GM's bright spot in disappointing earnings
General Motors' (GM) posted a rather disappointing earnings report today -- except for the results in sport utility vehicles, pickup trucks and crossovers, whose sales are booming thanks to an improving economy and lower gas prices.
During the first quarter, Chevrolet reported a 19 percent increase in crossover vehicle deliveries in the U.S. on the popularity of the recently launched Chevrolet Trax. The truck-making GMC unit notched a 15 percent gain, the division's best first-quarter performance since 2005 , bolstered by the popularity of the new Denali line of SUVs, pickups and crossovers. Demand remains strong for other GM models including the Cadillac Escalade and the GMC Yukon.
As sales rose on these profitable vehicles, so did GM's profit margins, which have gained for six straight quarters. More important, the automaker sold vehicles with lower incentives and at higher prices. Kelly Blue Book estimates that GM's average transaction price was $37,135 per vehicle, an increase of 7 percent from a year ago.

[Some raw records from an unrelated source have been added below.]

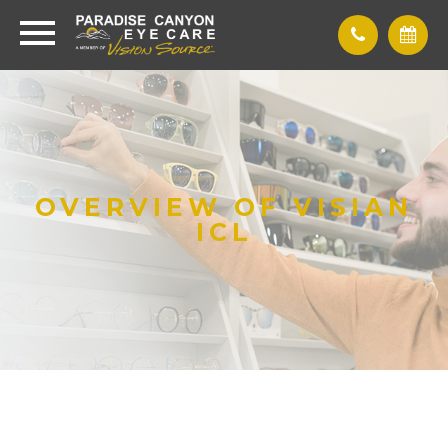
OVERVIEW OF VISIAN
ICL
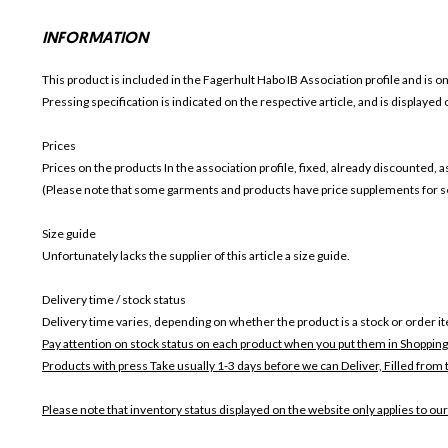
INFORMATION
This product is included in the Fagerhult Habo IB
Association profile and is o
Pressing specification is indicated on the respective article, and is displayed
Prices
Prices on the products In the association profile, fixed, already discounted,
(Please note that some garments and products have price supplements for sel
Size guide
Unfortunately lacks the supplier of this article a size guide.
Delivery time / stock status
Delivery time varies, depending on whether the product is a stock or order i
Pay attention on stock status on each product when you put them in Shopping
Products with press Take usually 1-3 days before we can Deliver,
Filled from 
Please note that inventory status displayed on the website only applies to our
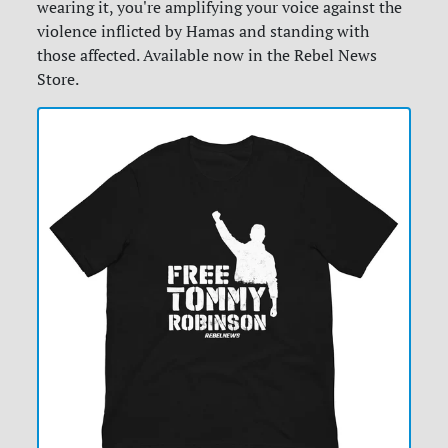
wearing it, you're amplifying your voice against the
violence inflicted by Hamas and standing with
those affected. Available now in the Rebel News
Store.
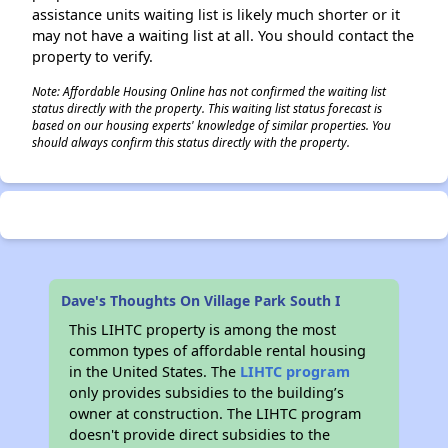
assistance units waiting list is likely much shorter or it
may not have a waiting list at all. You should contact the
property to verify.
Note: Affordable Housing Online has not confirmed the waiting list
status directly with the property. This waiting list status forecast is
based on our housing experts' knowledge of similar properties. You
should always confirm this status directly with the property.
Dave's Thoughts On Village Park South I
This LIHTC property is among the most
common types of affordable rental housing
in the United States. The
LIHTC program
only provides subsidies to the building’s
owner at construction. The LIHTC program
doesn't provide direct subsidies to the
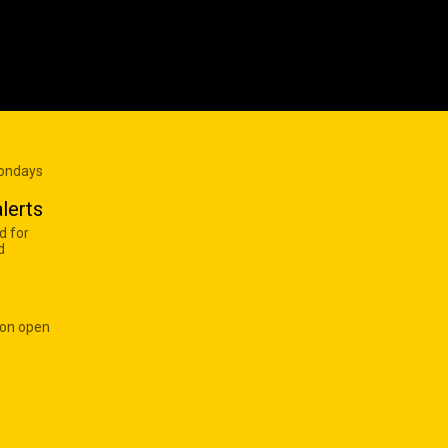
Mondays
lerts
d for
d
 on open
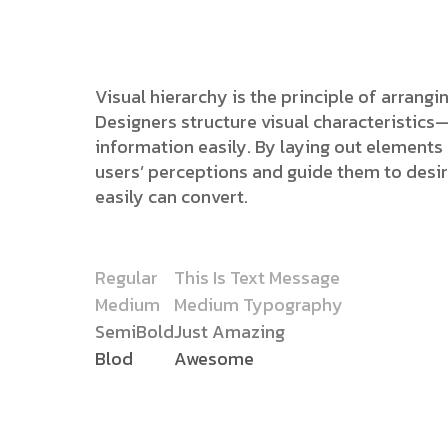
Visual hierarchy is the principle of arrang
Designers structure visual characteristic
information easily. By laying out elements l
users’ perceptions and guide them to desi
easily can convert.
Regular
This Is Text Message
Medium
Medium Typography
SemiBold
Just Amazing
Blod
Awesome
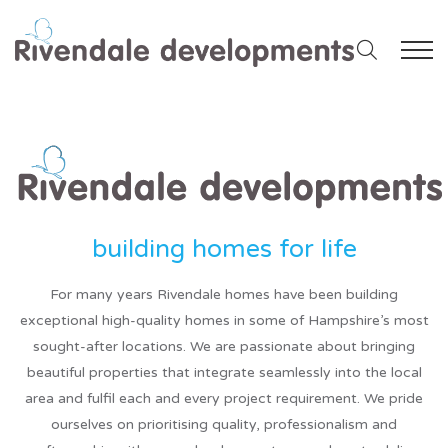
For many years Rivendale homes have been building
exceptional high-quality homes in some of Hampshire’s most
sought-after locations. We are passionate about bringing
beautiful properties that integrate seamlessly into the local
area and fulfil each and every project requirement. We pride
ourselves on prioritising quality, professionalism and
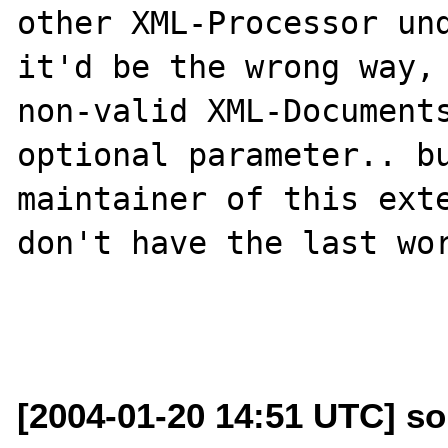
other XML-Processor und
it'd be the wrong way, 
non-valid XML-Documents
optional parameter.. bu
maintainer of this exte
don't have the last wor
[2004-01-20 14:51 UTC] s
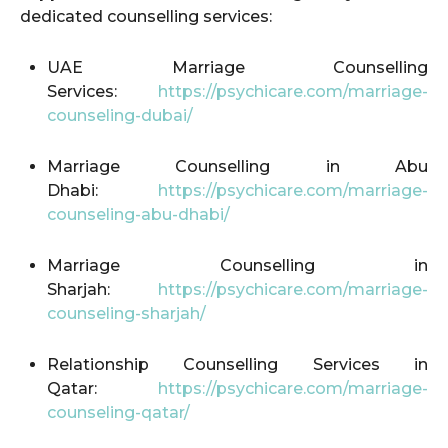
dedicated counselling services:
UAE Marriage Counselling
Services:
https://psychicare.com/marriage-
counseling-dubai/
Marriage Counselling in Abu
Dhabi:
https://psychicare.com/marriage-
counseling-abu-dhabi/
Marriage Counselling in
Sharjah:
https://psychicare.com/marriage-
counseling-sharjah/
Relationship Counselling Services in
Qatar:
https://psychicare.com/marriage-
counseling-qatar/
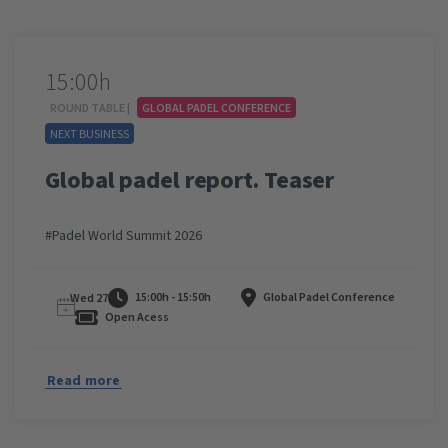
15:00h
ROUND TABLE |
GLOBAL PADEL CONFERENCE
NEXT BUSINESS
Global padel report. Teaser
#Padel World Summit 2026
15:00h - 15:50h
Global Padel Conference
Wed 27
Open Acess
Read more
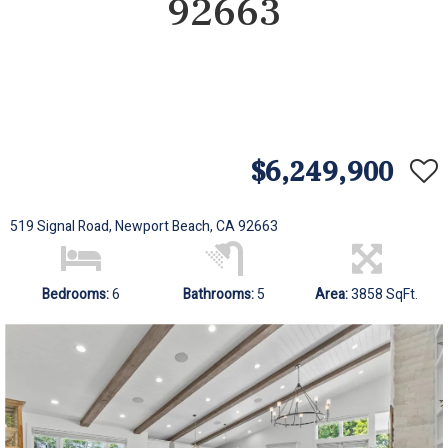
92663
$6,249,900
519 Signal Road, Newport Beach, CA 92663
Bedrooms:
6
Bathrooms:
5
Area:
3858 SqFt.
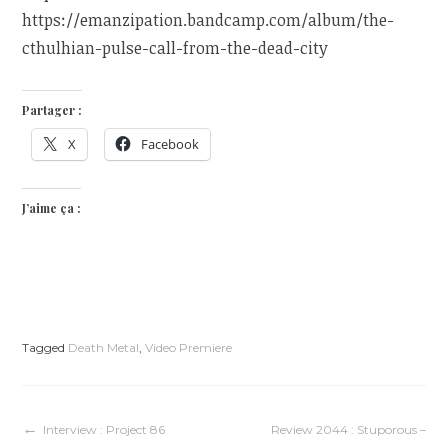
https://emanzipation.bandcamp.com/album/the-
cthulhian-pulse-call-from-the-dead-city
Partager :
X
Facebook
J’aime ça :
Tagged
Death Metal
,
Video Premiere
Navigation
Interview : Project 86
Review 2044 : Stuporous –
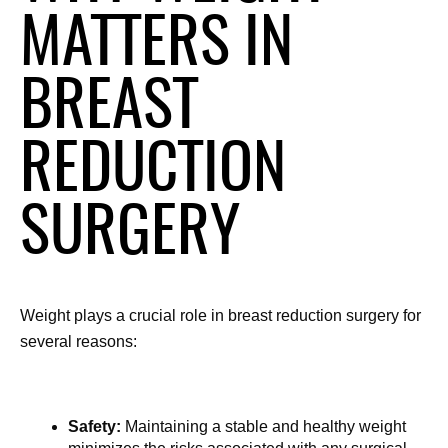
MATTERS IN
BREAST
REDUCTION
SURGERY
Weight plays a crucial role in breast reduction surgery for 
several reasons:
Safety:
 Maintaining a stable and healthy weight 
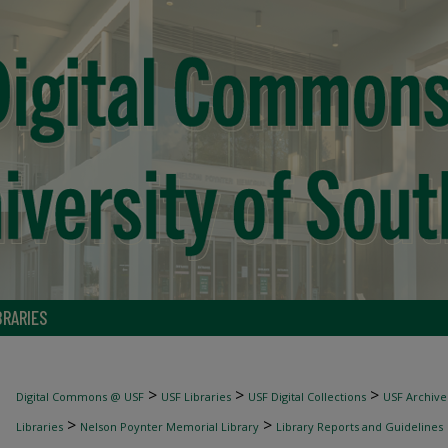
BRARIES
>
>
>
Digital Commons @ USF
USF Libraries
USF Digital Collections
USF Archive
>
>
Libraries
Nelson Poynter Memorial Library
Library Reports and Guidelines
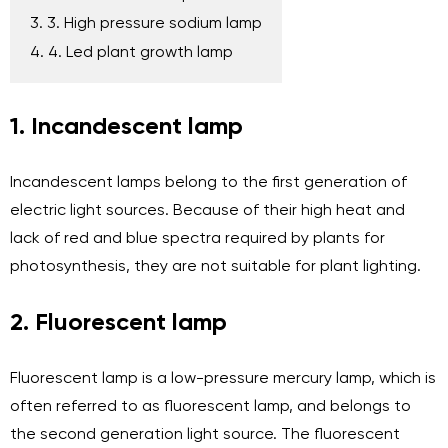
3. 3. High pressure sodium lamp
4. 4. Led plant growth lamp
1. Incandescent lamp
Incandescent lamps belong to the first generation of
electric light sources. Because of their high heat and
lack of red and blue spectra required by plants for
photosynthesis, they are not suitable for plant lighting.
2. Fluorescent lamp
Fluorescent lamp is a low-pressure mercury lamp, which is
often referred to as fluorescent lamp, and belongs to
the second generation light source. The fluorescent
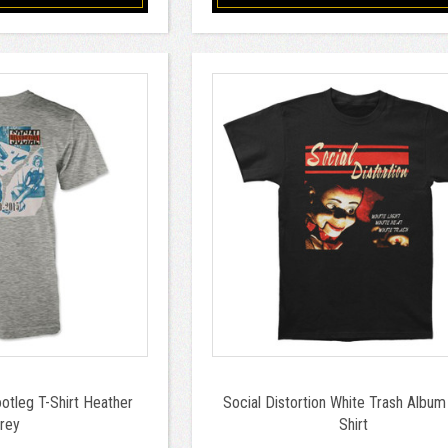
ootleg T-Shirt Heather
Social Distortion White Trash Album 
rey
Shirt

So, why did GM's stock get beat down by 3.3 percent, or $1.24, to close at $25.92 on Thursday? GM's profit of $945 million amounted to 56 cents per share, compared with only $125 million, or 6 cents per share, a year ago. But excluding one-time items, GM would have had earnings per share of 86 cents, which came up shy of Wall Street's expectations of 95 cents. First-quarter revenue fell nearly 5 percent to $35.7 billion because of currency effects and lower sales in South America and Russia.
All told, global sales rose only 2 percent for the quarter, and GM's U.S. passenger car sales fell almost 19 percent at just under 92,000.
Thank goodness for the pickups, SUVs and crossovers. "With gas prices still near a seven-year low point, and with credit more affordable and available than ever," Alec Gutierrez, a senior analyst with Kelly Blue Book told CBS MoneyWatch, "GM, like the rest of the industry, has seen a significant increase in sales of their most profitable vehicles, namely Silverado, Sierra, Escalade, Suburban and their other sport utilities."
Indeed, the Chevrolet Silverado pickup gained 18 percent in transaction prices, as did the Chevrolet Equinox SUV, and Cadillac Escalade soared 13 percent, according to Kelly Blue Book. GMC racked up a 6 percent increase in average transaction prices overall.
However, weakness in overseas markets overshadowed some of the strength in the U.S. and GM's core North American market, where it earned $2.18 billion.
"While profit growth is mostly fueled by the U.S. and surrounding markets, investment is taking place heavily overseas, though GM did undergo a stock buyback," Akshay Anand, analyst for Kelley Blue Book, told CBSMoneyWatch. "An earnings hit or miss likely will come down to recall charges and foreign exchange as the dollar continues to strengthen. However, for now, GM is well positioned in the market as it continues to reinvent itself."
GM's share in the SUV and pickup market is about 18 percent, ahead of Ford's (F) 15 percent and Fiat Chrysler's (FCUA) 11 percent, according to TrueCar Executive Vice President Larry Dominique. Domestic manufacturers have an advantage over their foreign counterparts in the current market because they offer broader lineups.
GM can't afford to set the cruise control. Ford, which Dominique says "has done a great job in keeping incentives low," is ramping up its production on its redesigned F-150 pickup trucks, while Nissan (NSANY) is eager to boost its market share from 8 percent to 10 percent, he said.
Dominique also sees competitive pressure coming from Chrysler's Jeep line, which he says "has been a great performer and volume contributor to Chrysler."